* _TEXTE EXTRAIT_
┌────────

Lors de la préparation d’une demande de désignation de médicament orphelin (ODD) au sein de l’Union européenne (EU), il faut tenir compte des principaux critères d’éligibilité qui sont différents de ceux exigés par l’agence américaine des denrées alimentaires et des médicaments (Food and Drug Administration ou FDA).
L’un des facteurs clé, est de justifier du “bénéfice significatif” (défini ci-dessous) de votre médicament par rapport aux thérapies existantes pour la maladie orpheline dans laquelle le médicament est indiqué .
Le critère de bénéfice significatif contribue considérablement au succès de l’obtention de la demande de désignation de médicament orphelin. Mais cela, sous réserve de suivre une démarche adéquate, comme cela a été précisé dans deux publications de l’agence européenne du médicament (EMA) en collaboration avec son Comité des médicaments orphelins (COMP) (1, 2). Le COMP est en effet chargé d’examiner les demandes de désignation de médicament orphelin.
Définition d’un bénéfice significatif
L’EMA exige que trois critères réglementaires uniques soient remplis par toutes les demandes de statut ODD :
- Le médicament doit traiter, prévenir, ou diagnostiquer une maladie qui met la vie en danger ou qui est chroniquement invalidante.
- La maladie ne doit pas concerner plus de cinq personnes sur 10 000 dans l’ensemble de l’Union Européenne.
- Aucune méthode satisfaisante de diagnostic, de prévention ou de traitement ne doit être disponible, dans le cas contraire, le médicament doit apporter un bénéfice significatif pour les personnes affectées par la maladie.
En 2020, l’EMA a reçu 235 demandes ODD, dont seulement 149 ont reçu le statut ODD. Pour celles qui ont été approuvées, 64 % ont été accordées sur la base de l’apport d’un bénéfice significatif (3).
Le terme “bénéfice significatif ” a été introduit dans la réglementation par le règlement européen 141/2000, et n’a pas d’équivalent en dehors de l’Union Européenne (4).
Il est important de démontrer l’apport de ce bénéfice significatif. Sans cette démarche, le demandeur du statut de médicament orphelin n’est pas en mesure de bénéficier des incitations mises en place par l’EMA pour favoriser le développement des médicaments orphelins (exclusivité commerciale, élaboration de protocole, exonération de redevance etc.).
Un dossier ODD où les données comparatives ne sont pas prises en compte de façon adéquate peut jouer en défaveur de l’obtention du statut orphelin et par conséquent, peut empêcher l’accès à de nouveaux médicaments pour les patients (1).
Comment justifier d’un avantage significatif pour le succès de la demande ODD ?
Afin de justifier de l’apport d’un bénéfice significatif pour votre produit, vous devez vérifier si des méthodes satisfaisantes existent déjà. L’EMA et le COMP insistent sur la nécessité de faire la distinction entre méthode satisfaisante et méthode efficace.
En effet, bien qu’un médicament ne soit pas curatif ou entièrement efficace, il peut être considéré comme satisfaisant, du point de vue réglementaire, tant que le bénéfice/risque est considéré comme positif. (1)

└────────

* _ENTRÉES RÉPERTORIÉES_
┌────────

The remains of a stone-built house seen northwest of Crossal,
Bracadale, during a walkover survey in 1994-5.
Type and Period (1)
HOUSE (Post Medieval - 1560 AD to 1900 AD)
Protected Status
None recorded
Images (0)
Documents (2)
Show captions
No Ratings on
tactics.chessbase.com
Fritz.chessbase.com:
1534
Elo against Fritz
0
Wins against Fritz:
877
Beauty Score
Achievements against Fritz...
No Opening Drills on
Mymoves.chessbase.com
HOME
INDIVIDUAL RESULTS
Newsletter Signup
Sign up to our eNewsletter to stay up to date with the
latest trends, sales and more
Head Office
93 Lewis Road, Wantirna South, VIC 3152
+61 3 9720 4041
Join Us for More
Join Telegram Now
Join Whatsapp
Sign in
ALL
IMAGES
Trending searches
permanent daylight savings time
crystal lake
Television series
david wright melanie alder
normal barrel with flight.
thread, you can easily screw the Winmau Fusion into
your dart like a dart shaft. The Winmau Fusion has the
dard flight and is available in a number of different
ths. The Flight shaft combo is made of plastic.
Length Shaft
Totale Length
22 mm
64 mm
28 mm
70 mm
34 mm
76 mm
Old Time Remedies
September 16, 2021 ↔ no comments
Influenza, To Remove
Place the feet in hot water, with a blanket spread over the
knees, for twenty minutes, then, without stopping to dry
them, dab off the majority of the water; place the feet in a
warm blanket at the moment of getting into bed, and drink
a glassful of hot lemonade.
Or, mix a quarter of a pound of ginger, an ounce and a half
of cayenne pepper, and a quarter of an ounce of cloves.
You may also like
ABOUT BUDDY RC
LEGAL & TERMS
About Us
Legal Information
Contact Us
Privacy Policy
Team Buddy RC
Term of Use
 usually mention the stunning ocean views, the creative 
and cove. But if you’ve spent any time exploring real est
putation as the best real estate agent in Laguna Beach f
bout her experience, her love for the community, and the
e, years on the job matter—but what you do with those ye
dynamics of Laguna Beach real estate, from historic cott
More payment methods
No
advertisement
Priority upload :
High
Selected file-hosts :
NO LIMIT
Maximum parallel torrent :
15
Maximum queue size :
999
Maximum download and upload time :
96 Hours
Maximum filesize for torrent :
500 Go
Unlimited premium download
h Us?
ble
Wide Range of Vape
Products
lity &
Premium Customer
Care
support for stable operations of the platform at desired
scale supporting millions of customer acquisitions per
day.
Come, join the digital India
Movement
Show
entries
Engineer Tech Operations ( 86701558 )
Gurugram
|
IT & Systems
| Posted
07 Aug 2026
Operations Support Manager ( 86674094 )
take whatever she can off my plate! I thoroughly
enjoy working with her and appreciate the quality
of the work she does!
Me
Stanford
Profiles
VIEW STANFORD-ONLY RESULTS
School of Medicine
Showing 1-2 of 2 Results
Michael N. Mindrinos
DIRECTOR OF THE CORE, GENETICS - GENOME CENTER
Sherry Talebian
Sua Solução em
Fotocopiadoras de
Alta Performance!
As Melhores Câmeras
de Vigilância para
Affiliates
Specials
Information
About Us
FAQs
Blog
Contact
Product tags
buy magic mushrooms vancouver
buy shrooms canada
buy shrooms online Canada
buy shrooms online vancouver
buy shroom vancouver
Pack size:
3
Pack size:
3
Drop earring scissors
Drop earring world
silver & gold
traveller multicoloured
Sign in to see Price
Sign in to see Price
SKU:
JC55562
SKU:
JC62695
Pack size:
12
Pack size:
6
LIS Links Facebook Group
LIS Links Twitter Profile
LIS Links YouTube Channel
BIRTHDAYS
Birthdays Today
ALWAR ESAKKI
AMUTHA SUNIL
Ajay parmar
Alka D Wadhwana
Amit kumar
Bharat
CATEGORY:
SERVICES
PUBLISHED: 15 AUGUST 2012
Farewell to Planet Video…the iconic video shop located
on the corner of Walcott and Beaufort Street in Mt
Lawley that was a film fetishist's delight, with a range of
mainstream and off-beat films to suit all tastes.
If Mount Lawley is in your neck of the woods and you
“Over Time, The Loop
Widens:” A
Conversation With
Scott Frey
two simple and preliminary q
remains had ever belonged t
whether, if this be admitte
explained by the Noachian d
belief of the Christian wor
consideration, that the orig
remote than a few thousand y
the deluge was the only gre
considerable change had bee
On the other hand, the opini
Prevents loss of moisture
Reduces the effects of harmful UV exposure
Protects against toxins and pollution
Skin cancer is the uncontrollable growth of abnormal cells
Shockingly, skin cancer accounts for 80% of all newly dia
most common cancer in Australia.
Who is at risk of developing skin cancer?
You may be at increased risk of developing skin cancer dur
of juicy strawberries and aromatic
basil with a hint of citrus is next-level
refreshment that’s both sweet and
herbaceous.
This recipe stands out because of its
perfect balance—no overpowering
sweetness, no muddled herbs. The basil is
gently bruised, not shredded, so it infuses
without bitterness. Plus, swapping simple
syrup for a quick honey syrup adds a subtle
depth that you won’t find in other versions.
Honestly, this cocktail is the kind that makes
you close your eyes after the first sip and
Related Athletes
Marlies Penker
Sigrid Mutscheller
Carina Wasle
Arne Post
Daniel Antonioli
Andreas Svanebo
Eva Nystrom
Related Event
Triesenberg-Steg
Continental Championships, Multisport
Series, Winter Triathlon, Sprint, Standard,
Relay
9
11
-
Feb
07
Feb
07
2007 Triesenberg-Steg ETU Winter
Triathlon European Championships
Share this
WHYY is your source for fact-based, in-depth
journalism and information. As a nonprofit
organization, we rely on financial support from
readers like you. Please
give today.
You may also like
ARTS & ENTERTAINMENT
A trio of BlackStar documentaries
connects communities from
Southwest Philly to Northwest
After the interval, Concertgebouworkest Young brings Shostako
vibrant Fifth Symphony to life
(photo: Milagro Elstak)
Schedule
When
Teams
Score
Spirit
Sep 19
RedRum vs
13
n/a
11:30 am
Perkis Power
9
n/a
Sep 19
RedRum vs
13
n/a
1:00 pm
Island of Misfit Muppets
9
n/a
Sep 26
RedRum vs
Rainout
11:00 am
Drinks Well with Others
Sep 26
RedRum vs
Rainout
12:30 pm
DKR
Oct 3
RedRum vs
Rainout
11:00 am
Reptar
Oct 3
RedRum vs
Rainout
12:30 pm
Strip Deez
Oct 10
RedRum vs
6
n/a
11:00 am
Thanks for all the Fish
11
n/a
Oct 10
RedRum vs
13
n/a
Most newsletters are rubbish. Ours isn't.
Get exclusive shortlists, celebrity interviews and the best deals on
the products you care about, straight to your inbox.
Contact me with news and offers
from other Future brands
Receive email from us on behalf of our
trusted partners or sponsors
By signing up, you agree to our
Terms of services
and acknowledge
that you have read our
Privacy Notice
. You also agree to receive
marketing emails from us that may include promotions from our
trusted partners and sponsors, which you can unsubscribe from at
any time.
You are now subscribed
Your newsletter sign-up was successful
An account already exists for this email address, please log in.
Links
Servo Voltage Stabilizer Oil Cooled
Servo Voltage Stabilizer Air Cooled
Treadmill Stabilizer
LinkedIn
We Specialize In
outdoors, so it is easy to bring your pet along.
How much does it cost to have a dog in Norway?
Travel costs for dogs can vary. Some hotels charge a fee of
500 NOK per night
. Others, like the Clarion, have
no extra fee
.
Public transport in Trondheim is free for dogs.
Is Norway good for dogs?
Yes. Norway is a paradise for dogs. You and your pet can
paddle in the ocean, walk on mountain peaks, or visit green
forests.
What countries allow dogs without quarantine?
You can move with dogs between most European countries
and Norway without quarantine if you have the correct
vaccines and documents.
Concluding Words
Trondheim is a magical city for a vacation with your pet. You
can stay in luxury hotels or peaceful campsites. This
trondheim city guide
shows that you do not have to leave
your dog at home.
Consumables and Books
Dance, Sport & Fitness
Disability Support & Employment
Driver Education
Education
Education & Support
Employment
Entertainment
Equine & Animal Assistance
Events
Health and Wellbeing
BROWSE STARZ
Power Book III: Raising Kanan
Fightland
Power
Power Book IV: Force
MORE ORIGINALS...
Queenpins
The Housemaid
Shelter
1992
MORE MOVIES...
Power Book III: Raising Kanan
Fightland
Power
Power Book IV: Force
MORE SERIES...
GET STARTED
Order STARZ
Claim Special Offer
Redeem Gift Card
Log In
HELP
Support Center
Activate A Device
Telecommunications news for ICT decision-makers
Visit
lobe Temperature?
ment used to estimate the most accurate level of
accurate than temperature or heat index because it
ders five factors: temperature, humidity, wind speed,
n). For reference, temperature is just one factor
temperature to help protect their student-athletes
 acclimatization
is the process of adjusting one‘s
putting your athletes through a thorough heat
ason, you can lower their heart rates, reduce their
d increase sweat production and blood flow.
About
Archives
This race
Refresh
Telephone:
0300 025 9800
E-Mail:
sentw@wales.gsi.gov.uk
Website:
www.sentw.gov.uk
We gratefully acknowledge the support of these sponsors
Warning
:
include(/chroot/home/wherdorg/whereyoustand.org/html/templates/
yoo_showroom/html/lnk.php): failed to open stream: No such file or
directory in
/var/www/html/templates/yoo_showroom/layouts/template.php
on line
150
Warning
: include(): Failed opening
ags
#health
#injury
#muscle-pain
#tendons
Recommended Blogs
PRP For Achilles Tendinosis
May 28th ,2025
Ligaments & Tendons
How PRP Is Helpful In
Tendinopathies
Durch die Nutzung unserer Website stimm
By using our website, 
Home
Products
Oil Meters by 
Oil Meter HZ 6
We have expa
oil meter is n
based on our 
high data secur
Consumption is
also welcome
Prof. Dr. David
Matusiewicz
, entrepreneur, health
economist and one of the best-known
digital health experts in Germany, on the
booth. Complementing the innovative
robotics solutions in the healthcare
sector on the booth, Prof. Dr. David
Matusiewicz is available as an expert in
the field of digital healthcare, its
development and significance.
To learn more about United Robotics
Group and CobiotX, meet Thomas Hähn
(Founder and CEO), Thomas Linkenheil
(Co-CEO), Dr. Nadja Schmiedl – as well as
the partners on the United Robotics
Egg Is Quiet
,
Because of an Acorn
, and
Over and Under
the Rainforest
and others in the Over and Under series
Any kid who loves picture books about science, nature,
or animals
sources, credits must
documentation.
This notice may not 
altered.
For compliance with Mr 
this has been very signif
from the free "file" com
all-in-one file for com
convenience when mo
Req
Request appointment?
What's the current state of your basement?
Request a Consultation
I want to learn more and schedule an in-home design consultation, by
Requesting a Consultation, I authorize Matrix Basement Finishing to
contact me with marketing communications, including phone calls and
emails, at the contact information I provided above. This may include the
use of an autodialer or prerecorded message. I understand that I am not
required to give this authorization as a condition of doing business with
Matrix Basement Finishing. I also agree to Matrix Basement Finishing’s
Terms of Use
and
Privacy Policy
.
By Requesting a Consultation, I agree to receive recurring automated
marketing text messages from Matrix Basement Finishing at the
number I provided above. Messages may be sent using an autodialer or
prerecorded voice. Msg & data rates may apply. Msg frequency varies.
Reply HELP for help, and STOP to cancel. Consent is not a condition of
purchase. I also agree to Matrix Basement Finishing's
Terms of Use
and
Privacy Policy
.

└────────

* _CONSIGNE DE TRAVAIL 1_
Dressez la liste des critères réglementaires que l'EMA exige de toutes les demandes de statut ODD, d'après le texte sur les médicaments orphelins.
* _CONSIGNE DE TRAVAIL 2_
Selon le texte sur les médicaments orphelins, combien de demandes ODD l'EMA a-t-elle reçues en 2020 ?
Les données n'interviennent en rien dans ce travail.

* _RÉPONSE FINALE 1_
- Le médicament doit traiter, prévenir ou diagnostiquer une maladie qui met la vie en danger ou qui est chroniquement invalidante.
- La maladie ne doit pas concerner plus de cinq personnes sur 10 000 dans l'ensemble de l'Union européenne.
- Aucune méthode satisfaisante de diagnostic, de prévention ou de traitement ne doit être disponible. Si une telle méthode existe, le médicament doit apporter un bénéfice significatif aux personnes affectées par la maladie.

* _RÉPONSE FINALE 2_
L'EMA a reçu 235 demandes ODD en 2020.